Children and Grief/Loss - Parents Guide to Helping
Watching children go through the stages of grief can be one of the hardest things in the world. If you feel helpless watching a child grieve, however, things don't have to stay that way. You can help the child develop coping skills. You can also seek therapy for him or her.
Identifying the Five Stages of Grief
Children are just like all other human beings. They grieve after they experience traumatic and life-changing circumstances of all kinds. If you learn how to identify the natural stages of grief, you may be able to help a mourning child in a much more effective and healthy manner.
1. Denial is the first stage. If a child seems unable to acknowledge or understand that something distressing has taken place, he or she may be in denial. This is a coping mechanism that can help many people get past hard situations.
2. Anger typically follows the denial stage. Once denial begins to go away, healing commences. This is precisely when all of the difficult emotions the child was concealing rear their ugly heads.
3. Bargaining is next. If you notice a child "negotiating" as a means of reversing the traumatic situation, then that may signify that he or she is in the midst of bargaining. A bargaining child may state that he or she will do whatever it takes to make things "okay" again.
4. Depression is the fourth stage. After the child grasps that the bargaining is fruitless, he or she may feel lost, vulnerable and bleak.

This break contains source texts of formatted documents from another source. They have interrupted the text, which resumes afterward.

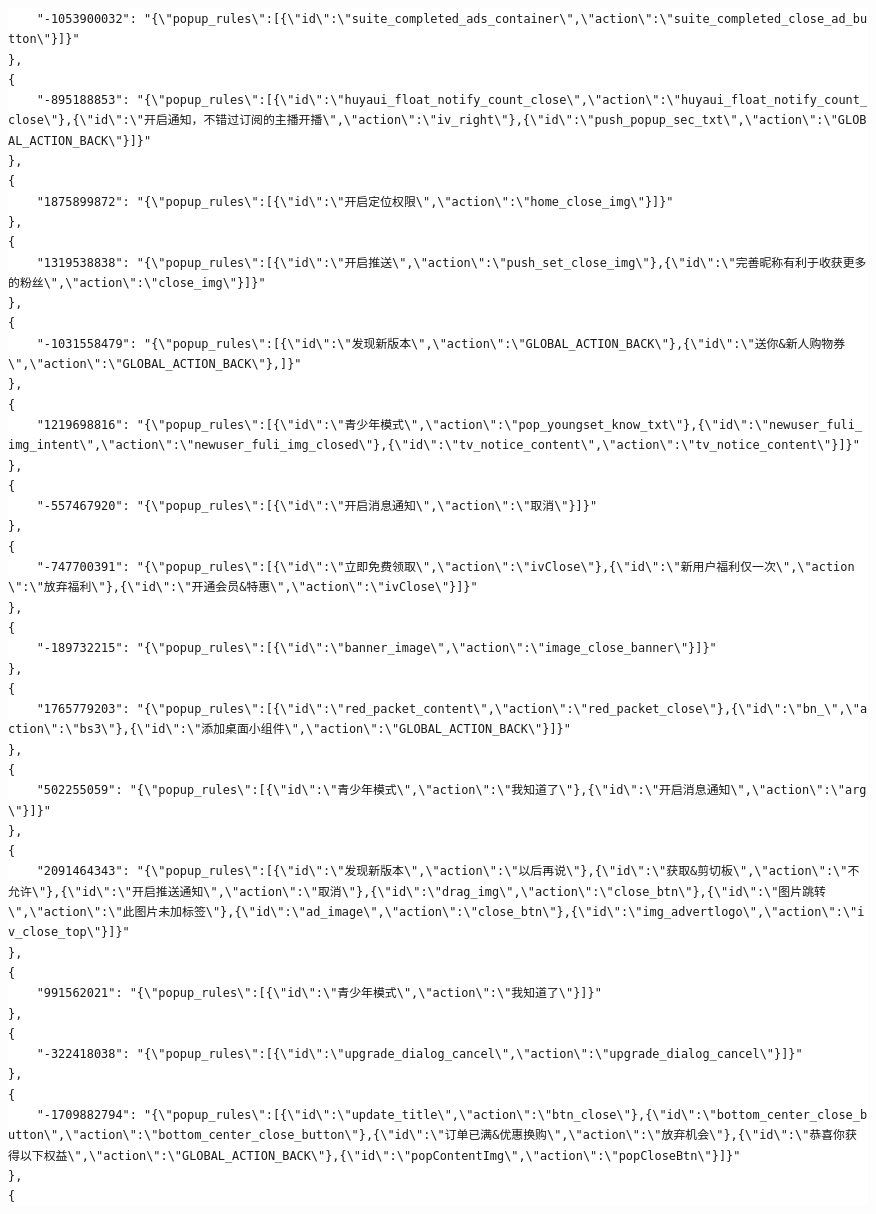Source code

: 		"-1053900032": "{\"popup_rules\":[{\"id\":\"suite_completed_ads_container\",\"action\":\"suite_completed_close_ad_button\"}]}"
	},
	{
		"-895188853": "{\"popup_rules\":[{\"id\":\"huyaui_float_notify_count_close\",\"action\":\"huyaui_float_notify_count_close\"},{\"id\":\"开启通知，不错过订阅的主播开播\",\"action\":\"iv_right\"},{\"id\":\"push_popup_sec_txt\",\"action\":\"GLOBAL_ACTION_BACK\"}]}"
	},
	{
		"1875899872": "{\"popup_rules\":[{\"id\":\"开启定位权限\",\"action\":\"home_close_img\"}]}"
	},
	{
		"1319538838": "{\"popup_rules\":[{\"id\":\"开启推送\",\"action\":\"push_set_close_img\"},{\"id\":\"完善昵称有利于收获更多的粉丝\",\"action\":\"close_img\"}]}"
	},
	{
		"-1031558479": "{\"popup_rules\":[{\"id\":\"发现新版本\",\"action\":\"GLOBAL_ACTION_BACK\"},{\"id\":\"送你&新人购物券\",\"action\":\"GLOBAL_ACTION_BACK\"},]}"
	},
	{
		"1219698816": "{\"popup_rules\":[{\"id\":\"青少年模式\",\"action\":\"pop_youngset_know_txt\"},{\"id\":\"newuser_fuli_img_intent\",\"action\":\"newuser_fuli_img_closed\"},{\"id\":\"tv_notice_content\",\"action\":\"tv_notice_content\"}]}"
	},
	{
		"-557467920": "{\"popup_rules\":[{\"id\":\"开启消息通知\",\"action\":\"取消\"}]}"
	},
	{
		"-747700391": "{\"popup_rules\":[{\"id\":\"立即免费领取\",\"action\":\"ivClose\"},{\"id\":\"新用户福利仅一次\",\"action\":\"放弃福利\"},{\"id\":\"开通会员&特惠\",\"action\":\"ivClose\"}]}"
	},
	{
		"-189732215": "{\"popup_rules\":[{\"id\":\"banner_image\",\"action\":\"image_close_banner\"}]}"
	},
	{
		"1765779203": "{\"popup_rules\":[{\"id\":\"red_packet_content\",\"action\":\"red_packet_close\"},{\"id\":\"bn_\",\"action\":\"bs3\"},{\"id\":\"添加桌面小组件\",\"action\":\"GLOBAL_ACTION_BACK\"}]}"
	},
	{
		"502255059": "{\"popup_rules\":[{\"id\":\"青少年模式\",\"action\":\"我知道了\"},{\"id\":\"开启消息通知\",\"action\":\"arg\"}]}"
	},
	{
		"2091464343": "{\"popup_rules\":[{\"id\":\"发现新版本\",\"action\":\"以后再说\"},{\"id\":\"获取&剪切板\",\"action\":\"不允许\"},{\"id\":\"开启推送通知\",\"action\":\"取消\"},{\"id\":\"drag_img\",\"action\":\"close_btn\"},{\"id\":\"图片跳转\",\"action\":\"此图片未加标签\"},{\"id\":\"ad_image\",\"action\":\"close_btn\"},{\"id\":\"img_advertlogo\",\"action\":\"iv_close_top\"}]}"
	},
	{
		"991562021": "{\"popup_rules\":[{\"id\":\"青少年模式\",\"action\":\"我知道了\"}]}"
	},
	{
		"-322418038": "{\"popup_rules\":[{\"id\":\"upgrade_dialog_cancel\",\"action\":\"upgrade_dialog_cancel\"}]}"
	},
	{
		"-1709882794": "{\"popup_rules\":[{\"id\":\"update_title\",\"action\":\"btn_close\"},{\"id\":\"bottom_center_close_button\",\"action\":\"bottom_center_close_button\"},{\"id\":\"订单已满&优惠换购\",\"action\":\"放弃机会\"},{\"id\":\"恭喜你获得以下权益\",\"action\":\"GLOBAL_ACTION_BACK\"},{\"id\":\"popContentImg\",\"action\":\"popCloseBtn\"}]}"
	},
	{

These emotions can all point to depression.
5. Acceptance, last but definitely not least, is the final stage of grief. This acceptance in no way points to a child who is okay with what has happened. It simply points to a child who finally understands that he or she is going to move beyond the situation and be fine regardless.
Family support can be priceless for children who are in the middle of grieving. It's critical for parents, caregivers, relatives and friends in general to do anything they can to assist children with grief and healing matters. How can you help a child handle grief well? The following suggestions may be effective.
Normalcy can be valuable for youngsters who are grieving. A traumatic situation will rock any child's universe. That's why the best thing people can do is provide children with safety and predictability through normalcy. How specifically can you do that? Continue with routines as usual. Do your best to keep up with typical schedules. You want to make sure the child understands that he or she can depend on you no matter what. Drive the child to extracurricular activities just like you did before the difficult event. Encourage your child to go to sleep at the same time he or she always did. Maintain a reliable exercise schedule. It's critical to make sure the child grasps that there are certain things that don't have to change.
Be a Nurturing Spirit
Affection can go a long way for grieving children. Let the child know that you're there to provide love and care whenever he or she is ready. Make a point to spend quality time together, too. This may be as simple as going to the local park together and watching the birds. It may be as basic as watching a hilarious comedy film together before bedtime as well. Don't be offended if the child isn't ready for love or attention. Some children take quite a while to "bounce back" after they experience life-changing circumstances.
Accentuate the Value of Communication
Communication and self-expression can do so much for children who are grieving. If you want to help a child grieve and heal, you should motivate him or her to engage in some form of self-expression. You may want to ask a particularly artistic child to paint her deepest emotions.
Guidance from a qualified child therapist who specializes in grief can often help considerably as well. A child who needs therapy may have regular temper tantrums. He or she may behave in an oddly clingy manner. Other clues are separation anxiety, inappetence, bedwetting, social isolation and academic troubles.